Documento de origem:
• • • •

Governo alerta sobre risco de nova doença no País, a chikungunya

Três casos importados da infecção foram identificados no País entre agosto e outubro

Lígia Formenti, O Estado de S. Paulo

08 Dezembro 2010 | 17h38

O Ministério da Saúde determinou o aumento das ações de vigilância e prevenção relativas a uma doença que nunca havia sido registrada no Brasil, a chikungunya. Três casos importados da infecção foram identificados no País entre agosto e outubro. Os pacientes, um do Rio e dois de São Paulo, passam bem. Provocada por um vírus, a doença é transmitida pelo mesmo mosquito transmissor da dengue, o Aedes aegypti e também pelo mosquito Aedes albopictus contaminado.

 

A preocupação das autoridades é que, como há grande número de criadouros do Aedes aegypti, haja maior risco de a doença se instalar no País. "Não há perspectivas de aumento da doença no momento. O que as pessoas precisam fazer é reforçar aquilo que já falamos há tempos: ações de combate ao mosquito transmissor", afirmou o coordenador do Programa de Prevenção e Controle da Dengue do Ministério da Saúde, Giovanini Coelho.

• • • •

Dados armazenados:
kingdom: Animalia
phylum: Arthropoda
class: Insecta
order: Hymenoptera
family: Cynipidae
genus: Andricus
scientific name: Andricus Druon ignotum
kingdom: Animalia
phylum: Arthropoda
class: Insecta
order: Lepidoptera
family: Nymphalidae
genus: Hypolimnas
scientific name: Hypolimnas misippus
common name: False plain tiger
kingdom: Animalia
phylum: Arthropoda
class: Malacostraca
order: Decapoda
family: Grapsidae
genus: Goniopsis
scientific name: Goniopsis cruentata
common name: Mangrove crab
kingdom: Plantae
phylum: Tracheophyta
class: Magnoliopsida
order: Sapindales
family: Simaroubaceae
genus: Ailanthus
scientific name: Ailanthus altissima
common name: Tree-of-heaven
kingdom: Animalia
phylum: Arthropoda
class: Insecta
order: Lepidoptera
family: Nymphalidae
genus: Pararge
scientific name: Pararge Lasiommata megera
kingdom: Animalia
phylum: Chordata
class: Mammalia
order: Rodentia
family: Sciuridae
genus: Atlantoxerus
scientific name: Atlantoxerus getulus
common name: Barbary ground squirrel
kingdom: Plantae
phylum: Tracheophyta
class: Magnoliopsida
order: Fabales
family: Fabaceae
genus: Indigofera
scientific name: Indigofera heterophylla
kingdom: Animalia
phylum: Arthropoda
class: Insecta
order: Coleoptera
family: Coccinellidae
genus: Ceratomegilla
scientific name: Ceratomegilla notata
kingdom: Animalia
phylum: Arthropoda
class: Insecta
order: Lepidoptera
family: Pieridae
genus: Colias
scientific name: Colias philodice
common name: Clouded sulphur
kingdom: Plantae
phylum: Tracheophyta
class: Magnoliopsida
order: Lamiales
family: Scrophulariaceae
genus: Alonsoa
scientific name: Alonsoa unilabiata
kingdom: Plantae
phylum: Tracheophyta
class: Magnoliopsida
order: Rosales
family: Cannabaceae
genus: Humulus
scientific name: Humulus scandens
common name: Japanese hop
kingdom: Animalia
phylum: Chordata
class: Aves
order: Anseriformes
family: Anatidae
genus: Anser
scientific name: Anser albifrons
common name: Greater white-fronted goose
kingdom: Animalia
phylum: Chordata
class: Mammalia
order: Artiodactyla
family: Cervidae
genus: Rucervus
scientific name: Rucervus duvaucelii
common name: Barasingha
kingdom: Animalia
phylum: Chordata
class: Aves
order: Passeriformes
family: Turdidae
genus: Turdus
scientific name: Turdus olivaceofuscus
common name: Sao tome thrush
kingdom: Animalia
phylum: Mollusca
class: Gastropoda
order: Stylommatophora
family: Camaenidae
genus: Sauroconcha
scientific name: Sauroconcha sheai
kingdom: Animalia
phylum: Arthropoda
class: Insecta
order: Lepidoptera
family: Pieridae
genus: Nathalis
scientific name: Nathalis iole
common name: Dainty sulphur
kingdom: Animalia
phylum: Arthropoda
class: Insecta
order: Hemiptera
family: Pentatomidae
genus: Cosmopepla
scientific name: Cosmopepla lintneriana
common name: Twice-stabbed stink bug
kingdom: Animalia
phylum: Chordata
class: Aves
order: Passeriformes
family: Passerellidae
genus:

• • • •

Tarefas:
1) Segundo a notícia sobre a chikungunya, de onde eram os três pacientes com casos importados da doença?
2) Prossiga com a notícia sobre a chikungunya a partir da última frase apresentada.

Respostas:
1) Um era do Rio e dois eram de São Paulo.

2)
A chikungunya provoca, em um primeiro estágio, febre alta, mal estar e dores nas articulações. Os sintomas aparecem entre 3 a 7 dias depois de o paciente ser picado pelo mosquito transmissor da doença contaminado. Durante os primeiros cinco dias do aparecimento dos sintomas, se o paciente for picado pelo Aedes aegypti, ele transmite o vírus para o mosquito. Parte dos doentes desenvolve a forma crônica da doença, caracterizada por forte dores nas articulações. Isso pode durar entre 6 meses a 1 ano. Menos de 1% dos pacientes morre.

 

Giovanini afirma que a doença já provocou vários surtos no mundo. O vírus circula principalmente na África e Sudoeste Asiático. Os casos confirmados no Brasil já foram notificados para a Organização Mundial da Saúde. Dois homens (um de 41 anos, do Rio de Janeiro, e outro de 55 anos, de São Paulo) apresentaram os sintomas depois de uma viagem para Indonésia. Uma mulher (com 25 anos, de São Paulo) esteve na Índia. De acordo com Giovanini, a mulher é a única que ainda apresenta dores nas articulações e está sendo medicada.